Your instructions: For the string "wash", work out how many lines of the data contain it and give that number with nothing added.

Information supplied:
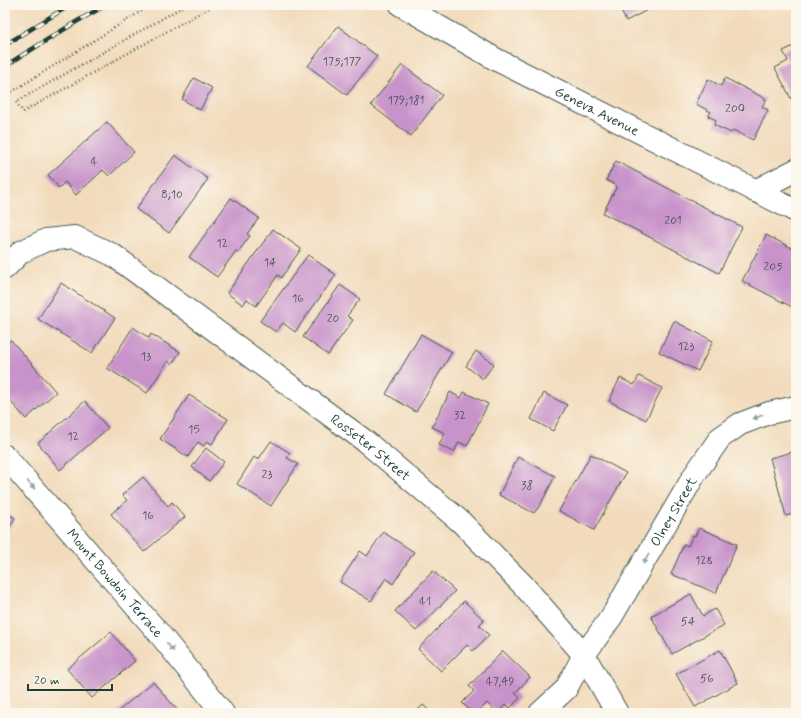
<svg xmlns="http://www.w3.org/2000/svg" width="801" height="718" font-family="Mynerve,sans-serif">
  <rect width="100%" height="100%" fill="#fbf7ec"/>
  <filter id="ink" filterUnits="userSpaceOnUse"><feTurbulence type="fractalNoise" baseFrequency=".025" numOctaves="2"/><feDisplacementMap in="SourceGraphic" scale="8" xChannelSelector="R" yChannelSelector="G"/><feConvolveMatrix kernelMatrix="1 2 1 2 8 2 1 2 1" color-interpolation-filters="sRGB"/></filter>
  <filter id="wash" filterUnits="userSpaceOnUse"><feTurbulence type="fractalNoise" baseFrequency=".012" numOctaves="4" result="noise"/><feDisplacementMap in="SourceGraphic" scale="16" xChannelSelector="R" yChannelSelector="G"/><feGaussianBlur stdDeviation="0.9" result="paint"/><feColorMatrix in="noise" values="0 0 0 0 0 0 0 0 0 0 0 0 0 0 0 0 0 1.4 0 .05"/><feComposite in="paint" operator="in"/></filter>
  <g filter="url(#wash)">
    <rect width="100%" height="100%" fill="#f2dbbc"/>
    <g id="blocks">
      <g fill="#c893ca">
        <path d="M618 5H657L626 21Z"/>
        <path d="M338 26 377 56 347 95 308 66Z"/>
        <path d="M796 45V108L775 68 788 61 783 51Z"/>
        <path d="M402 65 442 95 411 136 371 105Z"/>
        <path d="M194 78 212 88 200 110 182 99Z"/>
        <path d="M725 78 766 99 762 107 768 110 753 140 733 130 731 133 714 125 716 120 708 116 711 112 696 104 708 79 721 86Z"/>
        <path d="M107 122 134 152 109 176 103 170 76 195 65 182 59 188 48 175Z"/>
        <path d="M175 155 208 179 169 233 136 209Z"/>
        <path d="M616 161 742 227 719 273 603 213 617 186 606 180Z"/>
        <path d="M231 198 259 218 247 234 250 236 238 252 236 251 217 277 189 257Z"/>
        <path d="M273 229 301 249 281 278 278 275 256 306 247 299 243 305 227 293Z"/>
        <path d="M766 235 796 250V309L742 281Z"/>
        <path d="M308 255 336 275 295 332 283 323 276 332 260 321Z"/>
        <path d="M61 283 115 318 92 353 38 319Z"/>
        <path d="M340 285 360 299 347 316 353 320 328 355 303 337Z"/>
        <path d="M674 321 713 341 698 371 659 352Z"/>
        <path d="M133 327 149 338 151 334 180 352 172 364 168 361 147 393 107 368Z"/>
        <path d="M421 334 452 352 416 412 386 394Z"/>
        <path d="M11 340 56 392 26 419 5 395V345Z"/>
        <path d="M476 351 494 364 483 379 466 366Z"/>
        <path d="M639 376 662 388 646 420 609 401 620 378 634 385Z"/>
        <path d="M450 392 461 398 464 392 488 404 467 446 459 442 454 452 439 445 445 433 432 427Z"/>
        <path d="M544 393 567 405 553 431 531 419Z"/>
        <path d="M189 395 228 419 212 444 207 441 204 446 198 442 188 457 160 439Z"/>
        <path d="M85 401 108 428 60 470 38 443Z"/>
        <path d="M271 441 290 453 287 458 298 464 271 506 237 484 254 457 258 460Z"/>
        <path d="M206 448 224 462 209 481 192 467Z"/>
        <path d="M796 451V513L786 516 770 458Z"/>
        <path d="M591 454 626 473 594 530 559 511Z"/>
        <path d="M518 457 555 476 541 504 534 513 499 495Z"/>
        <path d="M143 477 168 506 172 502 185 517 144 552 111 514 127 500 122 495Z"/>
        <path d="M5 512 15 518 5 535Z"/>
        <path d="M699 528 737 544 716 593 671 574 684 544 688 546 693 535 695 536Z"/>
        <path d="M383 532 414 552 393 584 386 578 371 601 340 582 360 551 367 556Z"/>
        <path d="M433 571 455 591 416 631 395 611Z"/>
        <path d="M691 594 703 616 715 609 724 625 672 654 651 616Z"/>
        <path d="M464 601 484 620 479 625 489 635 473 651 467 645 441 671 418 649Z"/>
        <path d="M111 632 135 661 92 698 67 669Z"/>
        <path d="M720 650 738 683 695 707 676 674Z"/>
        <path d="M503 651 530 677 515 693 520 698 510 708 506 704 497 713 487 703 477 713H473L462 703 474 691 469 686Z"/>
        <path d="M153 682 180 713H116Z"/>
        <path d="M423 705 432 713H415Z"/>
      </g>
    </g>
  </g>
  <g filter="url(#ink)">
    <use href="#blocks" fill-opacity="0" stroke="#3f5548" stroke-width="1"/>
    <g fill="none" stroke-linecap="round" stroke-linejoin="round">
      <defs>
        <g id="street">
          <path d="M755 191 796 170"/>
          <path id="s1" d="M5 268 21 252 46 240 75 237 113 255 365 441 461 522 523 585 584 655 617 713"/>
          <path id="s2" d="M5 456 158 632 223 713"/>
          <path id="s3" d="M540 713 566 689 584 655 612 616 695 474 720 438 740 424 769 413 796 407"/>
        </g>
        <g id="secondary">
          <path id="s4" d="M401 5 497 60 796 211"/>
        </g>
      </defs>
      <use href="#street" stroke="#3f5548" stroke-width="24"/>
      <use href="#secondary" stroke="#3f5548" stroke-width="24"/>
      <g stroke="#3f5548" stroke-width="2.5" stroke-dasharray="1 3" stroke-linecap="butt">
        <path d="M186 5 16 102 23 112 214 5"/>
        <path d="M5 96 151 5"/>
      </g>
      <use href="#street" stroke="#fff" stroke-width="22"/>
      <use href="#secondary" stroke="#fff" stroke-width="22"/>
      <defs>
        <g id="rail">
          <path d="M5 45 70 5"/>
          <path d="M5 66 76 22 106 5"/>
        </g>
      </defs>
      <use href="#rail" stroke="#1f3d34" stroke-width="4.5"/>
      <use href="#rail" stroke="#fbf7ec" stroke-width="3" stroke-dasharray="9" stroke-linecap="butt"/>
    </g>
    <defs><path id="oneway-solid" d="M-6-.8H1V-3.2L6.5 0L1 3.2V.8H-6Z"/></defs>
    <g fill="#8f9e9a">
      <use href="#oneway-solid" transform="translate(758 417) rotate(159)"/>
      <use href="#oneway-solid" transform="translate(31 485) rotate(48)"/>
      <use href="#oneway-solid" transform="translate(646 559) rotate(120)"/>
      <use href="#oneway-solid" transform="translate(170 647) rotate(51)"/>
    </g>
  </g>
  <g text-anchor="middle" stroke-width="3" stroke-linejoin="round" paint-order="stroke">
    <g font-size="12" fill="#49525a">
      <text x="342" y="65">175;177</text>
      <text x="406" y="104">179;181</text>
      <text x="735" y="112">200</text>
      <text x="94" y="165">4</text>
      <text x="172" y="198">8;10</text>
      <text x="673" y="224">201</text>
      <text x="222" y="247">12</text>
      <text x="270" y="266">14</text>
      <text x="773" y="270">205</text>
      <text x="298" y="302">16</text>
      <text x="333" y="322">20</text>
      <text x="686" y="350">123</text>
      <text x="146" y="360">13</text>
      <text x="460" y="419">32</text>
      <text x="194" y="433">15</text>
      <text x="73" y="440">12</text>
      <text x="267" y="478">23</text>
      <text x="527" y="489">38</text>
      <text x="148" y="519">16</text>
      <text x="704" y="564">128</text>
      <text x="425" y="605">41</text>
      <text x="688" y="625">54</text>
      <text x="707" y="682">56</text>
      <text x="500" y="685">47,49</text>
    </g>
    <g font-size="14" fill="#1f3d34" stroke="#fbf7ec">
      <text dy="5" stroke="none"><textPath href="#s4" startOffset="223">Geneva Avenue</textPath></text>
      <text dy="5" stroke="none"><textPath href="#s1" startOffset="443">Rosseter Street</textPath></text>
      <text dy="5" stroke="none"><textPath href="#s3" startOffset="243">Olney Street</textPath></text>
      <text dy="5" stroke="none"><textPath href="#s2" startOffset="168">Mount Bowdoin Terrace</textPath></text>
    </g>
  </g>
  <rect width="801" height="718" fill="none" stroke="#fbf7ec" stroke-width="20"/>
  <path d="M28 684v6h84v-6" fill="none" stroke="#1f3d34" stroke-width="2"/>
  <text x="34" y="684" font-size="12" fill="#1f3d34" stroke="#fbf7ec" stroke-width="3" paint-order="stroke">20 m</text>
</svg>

Exercise output: 2